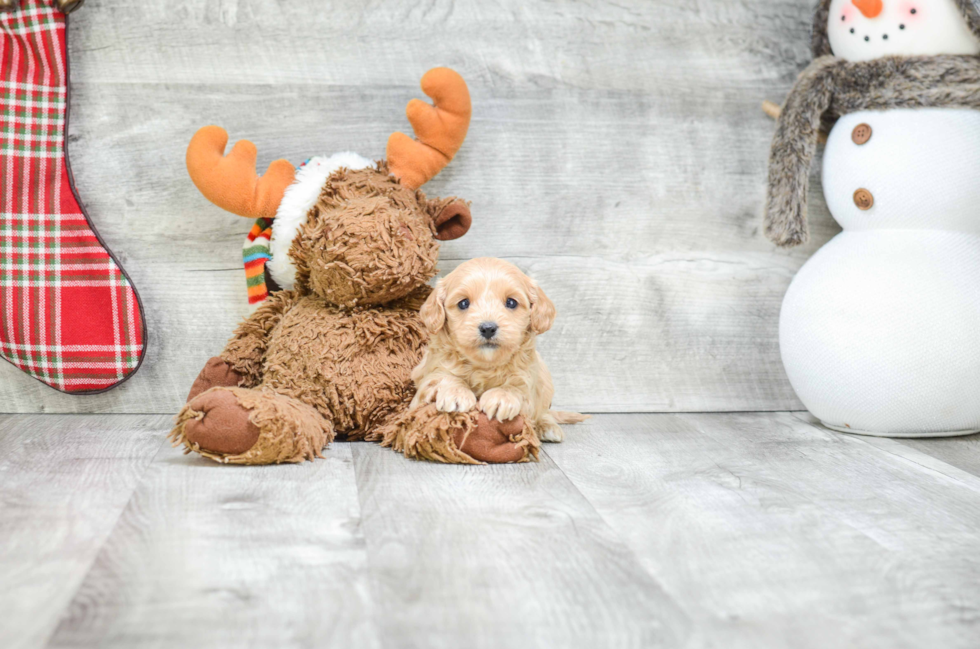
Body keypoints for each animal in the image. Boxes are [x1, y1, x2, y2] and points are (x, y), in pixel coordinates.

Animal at [410, 256, 584, 442]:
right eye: (463, 303)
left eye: (511, 302)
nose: (488, 328)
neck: (485, 364)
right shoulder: (427, 377)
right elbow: (442, 377)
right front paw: (455, 392)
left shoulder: (526, 377)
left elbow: (517, 388)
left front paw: (502, 397)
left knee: (543, 410)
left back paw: (548, 426)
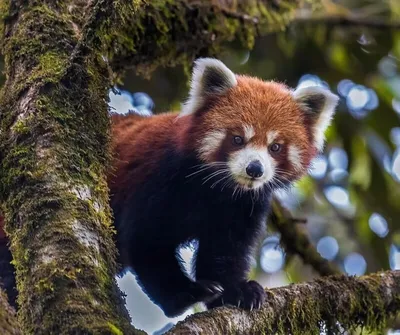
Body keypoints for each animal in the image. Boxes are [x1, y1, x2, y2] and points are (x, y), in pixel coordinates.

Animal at [108, 58, 338, 318]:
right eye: (238, 139)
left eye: (275, 147)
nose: (255, 169)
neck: (215, 189)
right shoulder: (157, 179)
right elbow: (146, 242)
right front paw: (186, 295)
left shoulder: (242, 206)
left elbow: (225, 251)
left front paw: (235, 291)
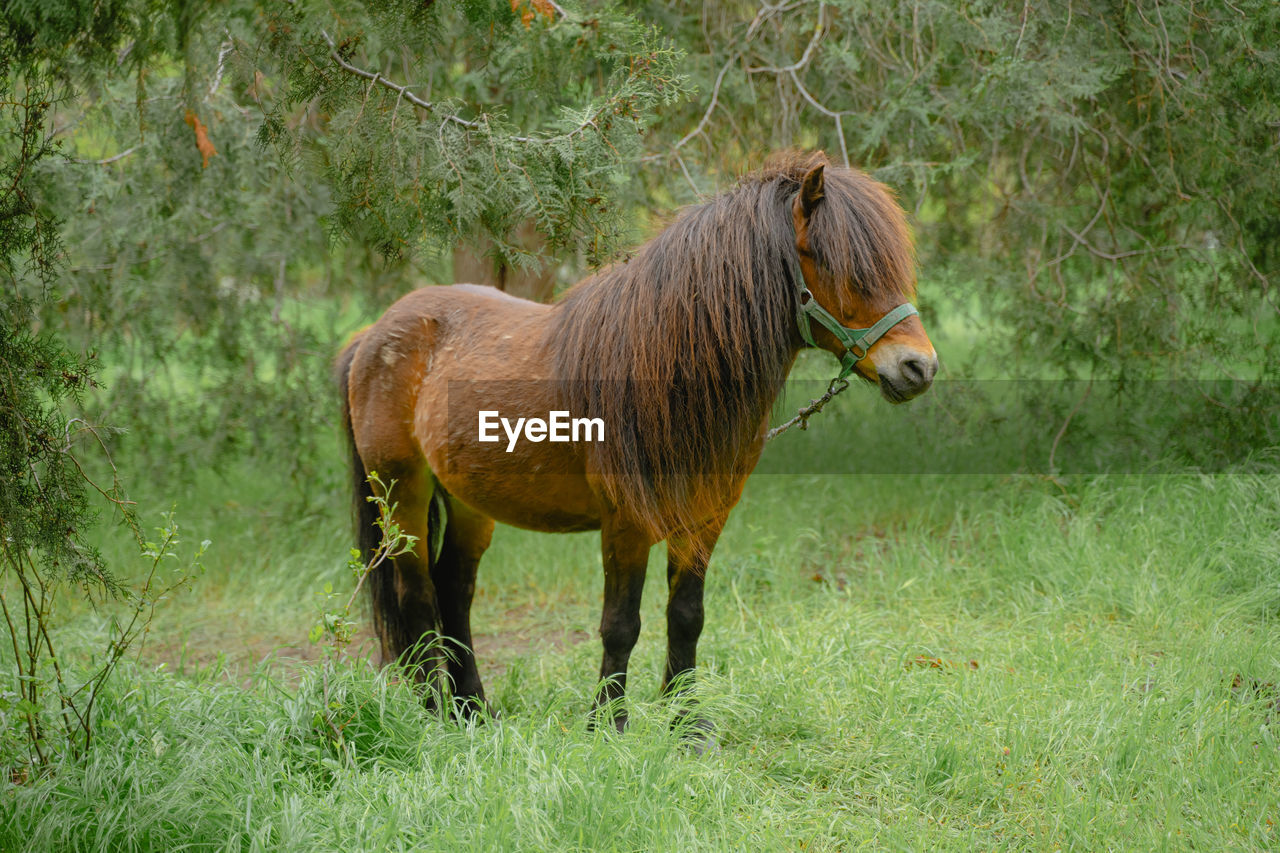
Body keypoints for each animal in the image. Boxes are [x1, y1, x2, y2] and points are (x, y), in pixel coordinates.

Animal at [337, 153, 942, 732]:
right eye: (842, 268)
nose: (920, 368)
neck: (664, 368)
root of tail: (372, 334)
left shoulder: (705, 516)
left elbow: (687, 616)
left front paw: (688, 723)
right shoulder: (626, 521)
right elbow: (621, 623)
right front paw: (609, 724)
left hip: (468, 501)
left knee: (454, 590)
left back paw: (473, 713)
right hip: (401, 491)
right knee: (417, 595)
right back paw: (432, 715)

——————

◆ Problem description ◆
Only the lines of the listing above from the one with "right front paw: (186, 295)" through the one with "root of tail: (372, 334)" should be output, exactly, with both ends kept and pictures left out.

◆ Answer box ◆
right front paw: (186, 295)
left shoulder: (242, 206)
left elbow: (225, 251)
left front paw: (235, 291)
Body keypoints for each animal in the image. Boxes are [x1, y1, x2, y2] and points are (x, y), in pixel coordinates.

Animal at [337, 153, 942, 732]:
right eye: (842, 268)
nose: (920, 368)
neck: (664, 368)
root of tail: (372, 334)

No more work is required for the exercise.